If your boundaries make someone angry, that’s all the more reason to set a boundary
The backlash was inevitable and one of the reasons I put off making the decision for so long. I received an email from him telling me I was bitter, angry, stubborn and stuck in the past. He said I was unkind. He asserted that my life must be deeply unhappy for me to be to continue to judge him on what he did back then.
The irony is that my decision had nothing to do with what he did 6 years ago but everything to do with his behaviour since.

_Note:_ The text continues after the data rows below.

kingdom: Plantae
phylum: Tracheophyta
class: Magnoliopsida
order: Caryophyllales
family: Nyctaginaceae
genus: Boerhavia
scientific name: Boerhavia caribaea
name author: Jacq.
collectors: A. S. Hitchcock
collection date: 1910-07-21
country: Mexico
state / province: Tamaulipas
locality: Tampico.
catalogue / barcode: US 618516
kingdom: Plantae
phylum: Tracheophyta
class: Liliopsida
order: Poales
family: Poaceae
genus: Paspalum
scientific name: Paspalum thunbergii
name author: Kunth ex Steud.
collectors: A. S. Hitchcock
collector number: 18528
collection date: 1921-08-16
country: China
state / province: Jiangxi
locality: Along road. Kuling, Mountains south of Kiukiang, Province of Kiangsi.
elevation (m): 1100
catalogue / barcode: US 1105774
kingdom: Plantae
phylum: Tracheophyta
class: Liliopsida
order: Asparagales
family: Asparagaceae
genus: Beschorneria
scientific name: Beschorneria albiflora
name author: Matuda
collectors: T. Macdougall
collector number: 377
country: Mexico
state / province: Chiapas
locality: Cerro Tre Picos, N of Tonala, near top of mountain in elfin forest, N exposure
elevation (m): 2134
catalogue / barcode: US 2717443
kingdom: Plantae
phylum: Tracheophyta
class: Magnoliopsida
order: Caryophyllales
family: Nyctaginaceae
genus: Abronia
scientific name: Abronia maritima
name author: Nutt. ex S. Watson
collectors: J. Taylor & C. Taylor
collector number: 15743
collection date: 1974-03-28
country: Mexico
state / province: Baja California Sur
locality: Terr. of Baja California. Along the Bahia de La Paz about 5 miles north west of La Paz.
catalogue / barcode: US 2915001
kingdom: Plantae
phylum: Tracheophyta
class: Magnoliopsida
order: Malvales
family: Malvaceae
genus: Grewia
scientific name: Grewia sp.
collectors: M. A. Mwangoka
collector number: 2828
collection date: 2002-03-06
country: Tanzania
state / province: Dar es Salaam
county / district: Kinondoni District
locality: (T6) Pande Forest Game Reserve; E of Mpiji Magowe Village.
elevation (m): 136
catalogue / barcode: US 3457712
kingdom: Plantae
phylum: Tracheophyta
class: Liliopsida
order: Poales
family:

I will no longer put up with it. In fact, 6 years ago when I was most angry and in pain, I continued to allow him into my home every day, because I thought it was best for our children. I never let my bitterness or resentment affect his contact or relationship with them, and I am proud of that. It took courage to close the door to him after all this time, but it’s how it should have been years ago.
Our children mean we will always have a connection; correspondence about their lives and plans will carry on as normal. But I moved on from him a long time ago. In fact, it was my ex being in my house that felt stuck in the past.
Connecting with yourself will empower you
This is what I went to counselling to achieve without even knowing it. I attended fortnightly therapy; I didn’t always know what would come up each time, but I was safely held while I raised a host of painful issues spanning 40 years. In those hour-long sessions I released ghosts; conditions of worth; ideas about myself, ideas about others, stuck emotions and unsaid words.
My injustices were witnessed and believed, and my feelings validated. I learned to be accepting and tolerant, but also more boundaried and able to speak up for myself. I was encouraged to be honest about what was my stuff, yet clear about what was most definitely not.
I’m still, and always will be, a work in progress but I am so grateful for the therapist who helped me get to this point. I feel that through this year and a half of work (as therapy undoubtedly is!), I have achieved huge closure. My house feels lighter and I feel freer.